> **Brief**
Apart from the pictures, write out the records that follow exactly.

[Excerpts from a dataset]
>>>>>

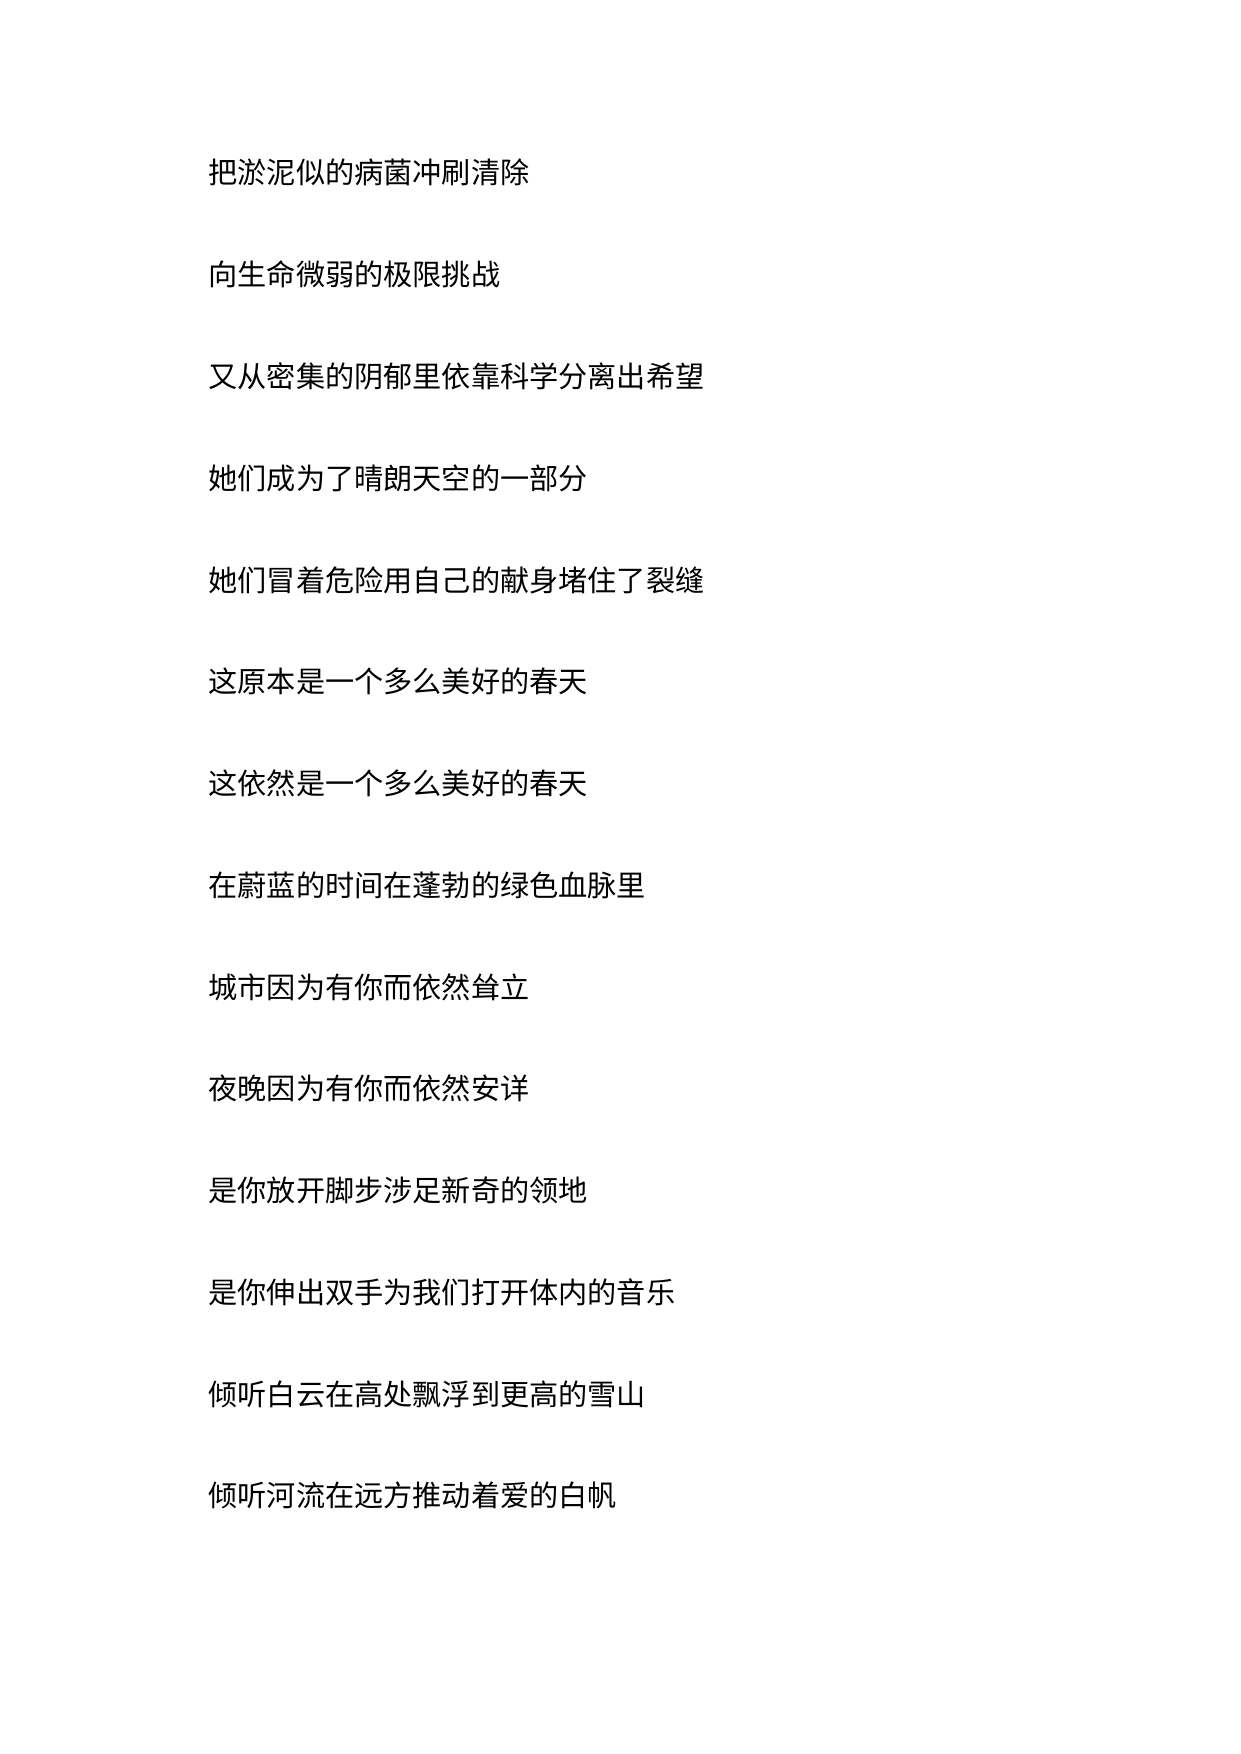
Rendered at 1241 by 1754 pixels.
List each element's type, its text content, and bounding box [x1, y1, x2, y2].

text 在蔚蓝的时间在蓬勃的绿色血脉里 [150, 862, 1090, 905]
text 倾听河流在远方推动着爱的白帆 [150, 1473, 1090, 1515]
text 向生命微弱的极限挑战 [150, 252, 1090, 294]
text 她们成为了晴朗天空的一部分 [150, 455, 1090, 498]
text 这原本是一个多么美好的春天 [150, 659, 1090, 701]
text 她们冒着危险用自己的献身堵住了裂缝 [150, 557, 1090, 599]
text 又从密集的阴郁里依靠科学分离出希望 [150, 353, 1090, 396]
text 把淤泥似的病菌冲刷清除 [150, 150, 1090, 192]
text 夜晚因为有你而依然安详 [150, 1066, 1090, 1108]
text 是你伸出双手为我们打开体内的音乐 [150, 1269, 1090, 1312]
text 倾听白云在高处飘浮到更高的雪山 [150, 1371, 1090, 1413]
text 是你放开脚步涉足新奇的领地 [150, 1168, 1090, 1210]
text 城市因为有你而依然耸立 [150, 964, 1090, 1006]
text 这依然是一个多么美好的春天 [150, 761, 1090, 803]
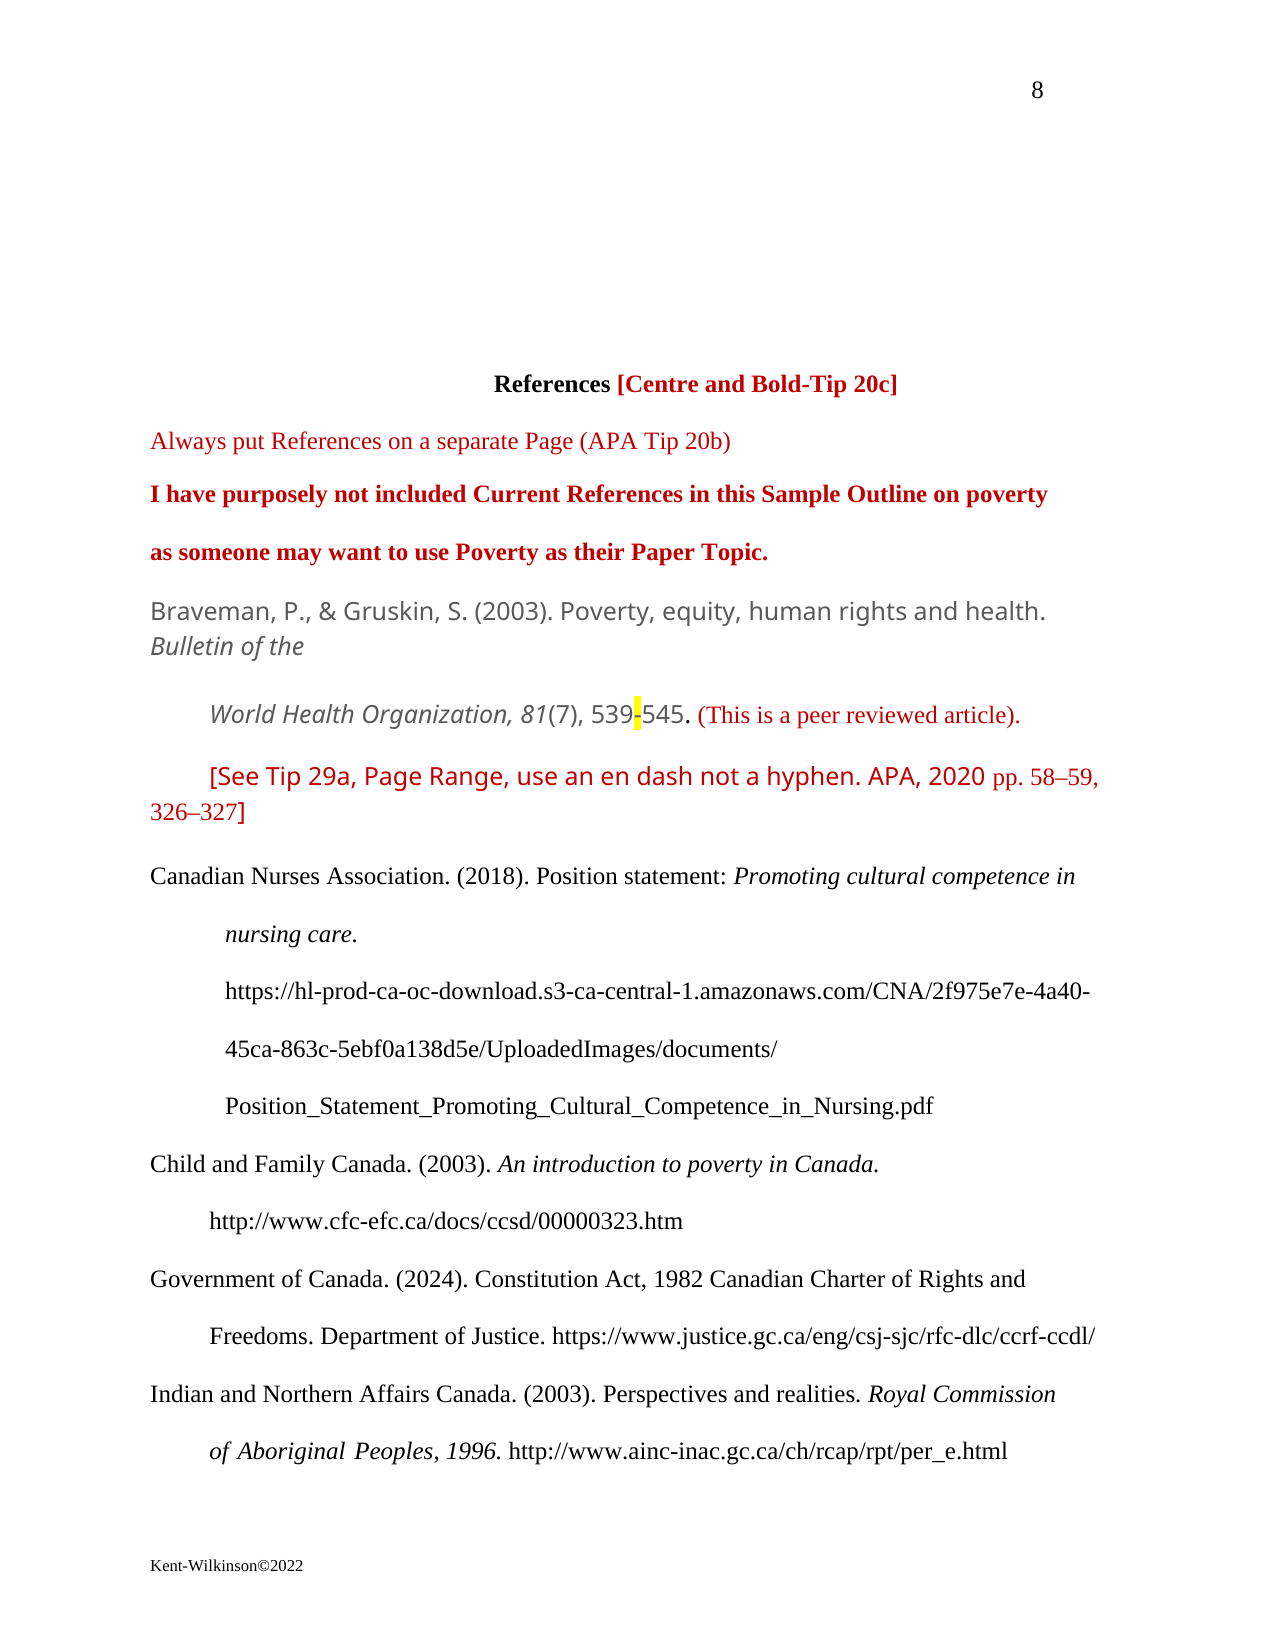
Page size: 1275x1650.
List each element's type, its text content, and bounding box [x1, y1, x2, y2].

<<<<<

> **Written response**
Rendered at 1241 by 1754 pixels.
List each element's type, its text content, and bounding box [x1, y1, x2, y2].

text 在蔚蓝的时间在蓬勃的绿色血脉里 [150, 862, 1090, 905]
text 倾听河流在远方推动着爱的白帆 [150, 1473, 1090, 1515]
text 向生命微弱的极限挑战 [150, 252, 1090, 294]
text 她们成为了晴朗天空的一部分 [150, 455, 1090, 498]
text 这原本是一个多么美好的春天 [150, 659, 1090, 701]
text 她们冒着危险用自己的献身堵住了裂缝 [150, 557, 1090, 599]
text 又从密集的阴郁里依靠科学分离出希望 [150, 353, 1090, 396]
text 把淤泥似的病菌冲刷清除 [150, 150, 1090, 192]
text 夜晚因为有你而依然安详 [150, 1066, 1090, 1108]
text 是你伸出双手为我们打开体内的音乐 [150, 1269, 1090, 1312]
text 倾听白云在高处飘浮到更高的雪山 [150, 1371, 1090, 1413]
text 是你放开脚步涉足新奇的领地 [150, 1168, 1090, 1210]
text 城市因为有你而依然耸立 [150, 964, 1090, 1006]
text 这依然是一个多么美好的春天 [150, 761, 1090, 803]
Page size: 1275x1650.
List each element's type, its text content, and bounding box [x1, y1, x2, y2].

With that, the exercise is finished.